Other data suggest she's right. El Paso County had a monthly average of 2,816 welfare cases in 2005 (the earliest year for which data were available), meaning family heads probably didn't have jobs. By 2013, that average had actually dropped, to 2,189 cases. Meanwhile, more and more people are on food assistance, which is often used by working families with low incomes. In 2006, the earliest year available, a monthly average of 33,676 county residents were on food assistance; by 2013, that average had reached 71,192.
Using data from the Quarterly Census of Employment and Wages, Fred Crowley, a University of Colorado at Colorado Springs economist and president of Crowley Consulting, sheds more light on the trend. In 2013, he says, the average wage in El Paso County was $44,512. Since 2000, the county has gained 11,921 jobs paying below that average, and lost 6,388 jobs paying above that average.

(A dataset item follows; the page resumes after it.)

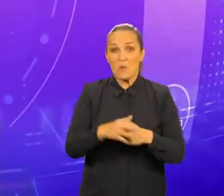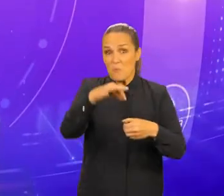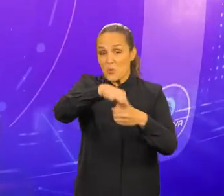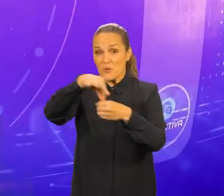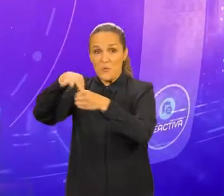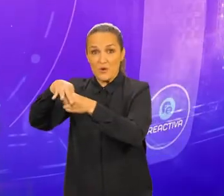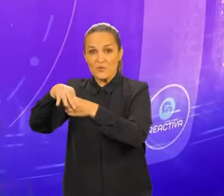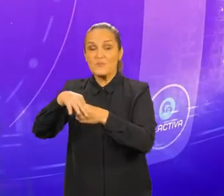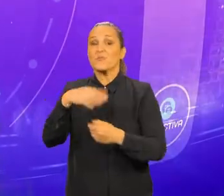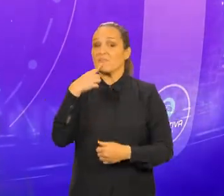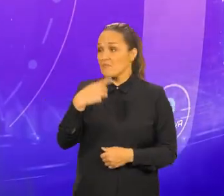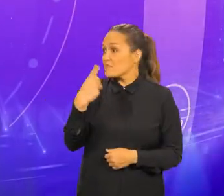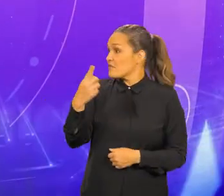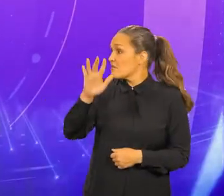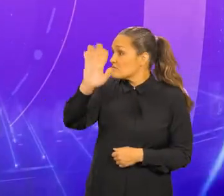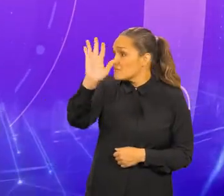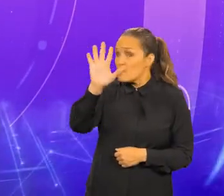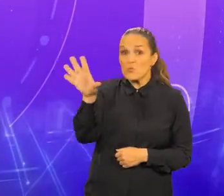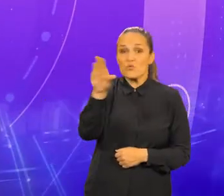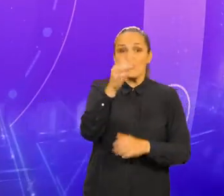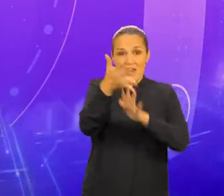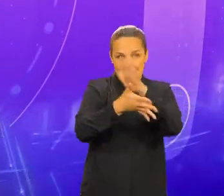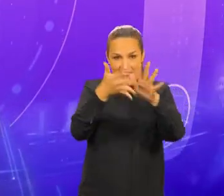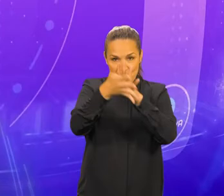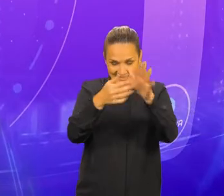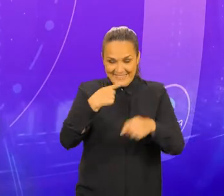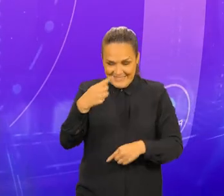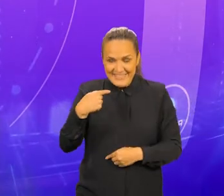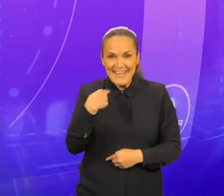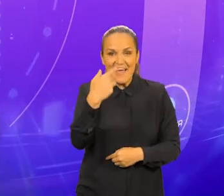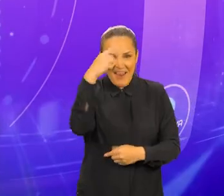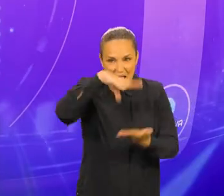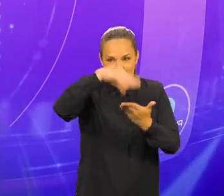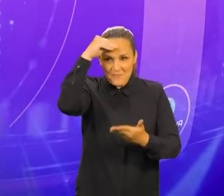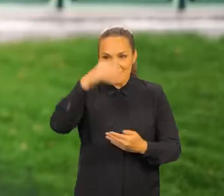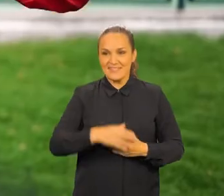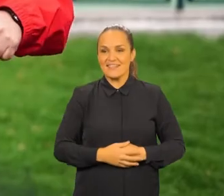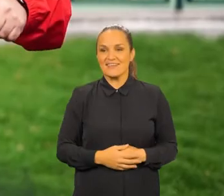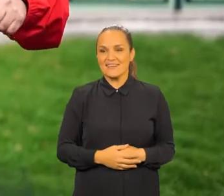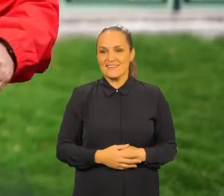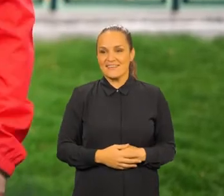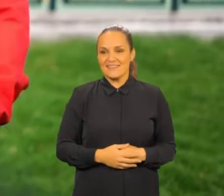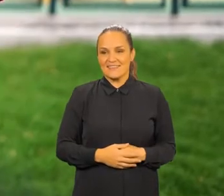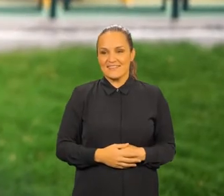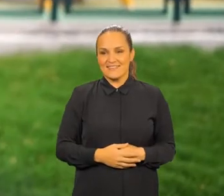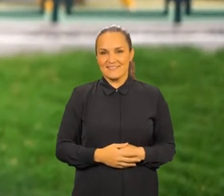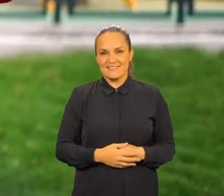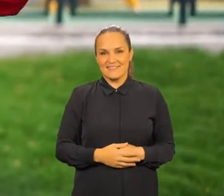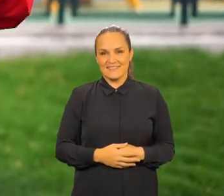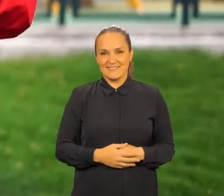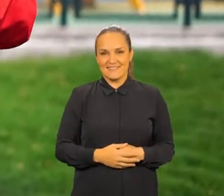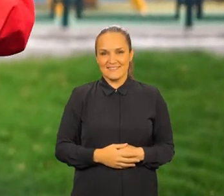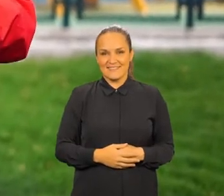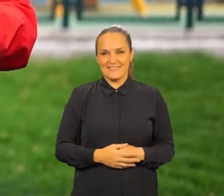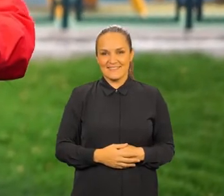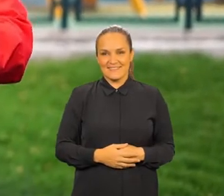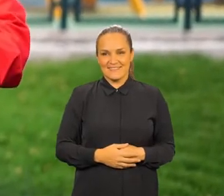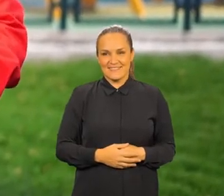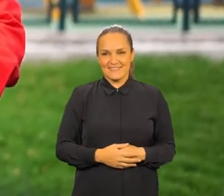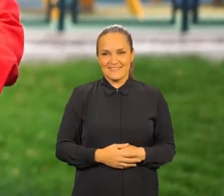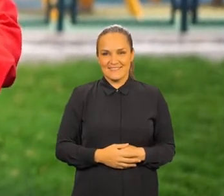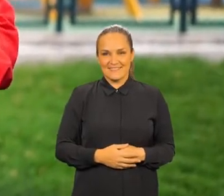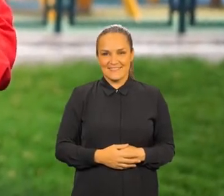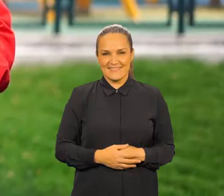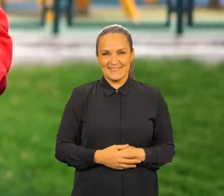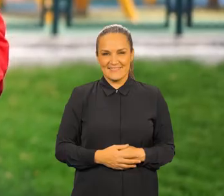ellas. Simón, despídete de nuestra audiencia en Lengua de Señas como Aprendiste. Esto es MASTIC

The lowest-paying sector, accommodations and food services, with an average annual wage of $16,952, has gained 3,634 jobs since 2000. Another large gain came in retail trade, which averages an annual income of $27,508, and gained 1,473 jobs since 2000.
"Pretty much these two categories, which are pretty close to the bottom of the spectrum, explain all the job growth in the community over the last several years," Crowley says.
In 2000, El Paso County was 12.6 percent below the state average for wages. By 2013, it was 14.3 percent below.
Crowley says that the Springs has lost many high-paying tech jobs since 2000, largely because the city never was able to offer the full assembly line for products, and companies relocated to save money on transportation. The county has lost 13,764 manufacturing jobs since 2000, which paid an average of $57,564.
The businesses that have grown in their stead tend to be smaller, which isn't ideal because they don't tend to offer benefits packages that insulate families from economic hits. And the biggest growth sectors — service and retail jobs — also fail to create jobs in the same way manufacturing does. Producing a product requires manufacturing of parts, assembly, and transportation. Cleaning a hotel room, for example, doesn't create more jobs.
Compared to the state, "we are behind in every category you can imagine," Crowley says. "Population is growing faster, but employment is lagging."